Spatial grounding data
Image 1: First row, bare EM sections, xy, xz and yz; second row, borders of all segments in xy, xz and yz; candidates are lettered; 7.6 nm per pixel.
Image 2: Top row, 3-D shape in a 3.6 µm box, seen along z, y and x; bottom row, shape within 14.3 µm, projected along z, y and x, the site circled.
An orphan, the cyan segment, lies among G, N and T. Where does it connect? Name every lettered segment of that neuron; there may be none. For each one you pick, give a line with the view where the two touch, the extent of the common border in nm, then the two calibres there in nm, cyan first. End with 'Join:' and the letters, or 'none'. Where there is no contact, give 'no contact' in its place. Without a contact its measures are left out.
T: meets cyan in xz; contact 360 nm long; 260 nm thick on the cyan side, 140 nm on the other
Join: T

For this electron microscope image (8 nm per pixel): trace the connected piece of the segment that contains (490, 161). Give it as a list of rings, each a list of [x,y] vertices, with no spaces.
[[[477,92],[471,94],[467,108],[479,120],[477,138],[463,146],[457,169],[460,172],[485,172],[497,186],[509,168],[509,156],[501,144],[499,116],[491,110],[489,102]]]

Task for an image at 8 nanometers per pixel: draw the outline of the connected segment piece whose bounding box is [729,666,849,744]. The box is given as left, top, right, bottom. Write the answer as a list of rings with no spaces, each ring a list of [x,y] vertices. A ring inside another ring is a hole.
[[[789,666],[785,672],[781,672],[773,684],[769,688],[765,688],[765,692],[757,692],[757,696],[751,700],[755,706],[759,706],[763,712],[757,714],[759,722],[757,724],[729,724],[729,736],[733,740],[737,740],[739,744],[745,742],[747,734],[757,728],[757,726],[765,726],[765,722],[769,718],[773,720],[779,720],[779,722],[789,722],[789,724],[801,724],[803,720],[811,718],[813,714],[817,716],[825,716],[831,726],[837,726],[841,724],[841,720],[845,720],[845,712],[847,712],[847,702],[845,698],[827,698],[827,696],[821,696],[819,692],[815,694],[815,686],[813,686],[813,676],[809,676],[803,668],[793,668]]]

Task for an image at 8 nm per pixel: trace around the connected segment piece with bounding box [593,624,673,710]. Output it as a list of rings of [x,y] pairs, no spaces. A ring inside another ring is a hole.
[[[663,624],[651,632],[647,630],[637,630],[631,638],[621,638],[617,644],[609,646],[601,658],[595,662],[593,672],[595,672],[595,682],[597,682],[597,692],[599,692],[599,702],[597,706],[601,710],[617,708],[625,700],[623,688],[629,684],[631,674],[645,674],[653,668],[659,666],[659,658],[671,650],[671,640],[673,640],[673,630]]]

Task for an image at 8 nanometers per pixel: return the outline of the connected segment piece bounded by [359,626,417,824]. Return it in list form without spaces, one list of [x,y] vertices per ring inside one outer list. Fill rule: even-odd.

THE TASK
Repeat all of the data shown above, exactly as it appears.

COMPLETED EXERCISE
Image 1: First row, bare EM sections, xy, xz and yz; second row, borders of all segments in xy, xz and yz; candidates are lettered; 7.6 nm per pixel.
Image 2: Top row, 3-D shape in a 3.6 µm box, seen along z, y and x; bottom row, shape within 14.3 µm, projected along z, y and x, the site circled.
An orphan, the cyan segment, lies among G, N and T. Where does it connect? Name every lettered segment of that neuron; there may be none. For each one you pick, give a line with the view where the two touch, the extent of the common border in nm, then the two calibres there in nm, cyan first. End with 'Join:' and the letters, or 'none'. Where there is no contact, give 'no contact' in its place. Without a contact its measures are left out.
T: meets cyan in xz; contact 360 nm long; 260 nm thick on the cyan side, 140 nm on the other
Join: T

For this electron microscope image (8 nm per pixel): trace the connected piece of the segment that contains (490, 161). Give it as a list of rings, each a list of [x,y] vertices, with no spaces.
[[[477,92],[471,94],[467,108],[479,120],[477,138],[463,146],[457,169],[460,172],[485,172],[497,186],[509,168],[509,156],[501,144],[499,116],[491,110],[489,102]]]

Task for an image at 8 nanometers per pixel: draw the outline of the connected segment piece whose bounding box is [729,666,849,744]. The box is given as left, top, right, bottom. Write the answer as a list of rings with no spaces, each ring a list of [x,y] vertices. A ring inside another ring is a hole.
[[[789,666],[785,672],[781,672],[773,684],[769,688],[765,688],[765,692],[757,692],[757,696],[751,700],[755,706],[759,706],[763,712],[757,714],[759,722],[757,724],[729,724],[729,736],[733,740],[737,740],[739,744],[745,742],[747,734],[757,728],[757,726],[765,726],[765,722],[769,718],[773,720],[779,720],[779,722],[789,722],[789,724],[801,724],[803,720],[811,718],[813,714],[817,716],[825,716],[831,726],[837,726],[841,724],[841,720],[845,720],[845,712],[847,712],[847,702],[845,698],[827,698],[827,696],[821,696],[819,692],[815,694],[815,686],[813,686],[813,676],[809,676],[803,668],[793,668]]]

Task for an image at 8 nm per pixel: trace around the connected segment piece with bounding box [593,624,673,710]. Output it as a list of rings of [x,y] pairs, no spaces. A ring inside another ring is a hole.
[[[663,624],[651,632],[647,630],[637,630],[631,638],[621,638],[617,644],[609,646],[601,658],[595,662],[593,672],[595,672],[595,682],[597,682],[597,692],[599,692],[599,702],[597,706],[601,710],[617,708],[625,700],[623,688],[629,684],[631,674],[645,674],[653,668],[659,666],[659,658],[671,650],[671,640],[673,640],[673,630]]]

Task for an image at 8 nanometers per pixel: return the outline of the connected segment piece bounded by [359,626,417,824]. Return it in list form without spaces, one list of [x,y] vertices per ring inside one outer list. Fill rule: even-odd.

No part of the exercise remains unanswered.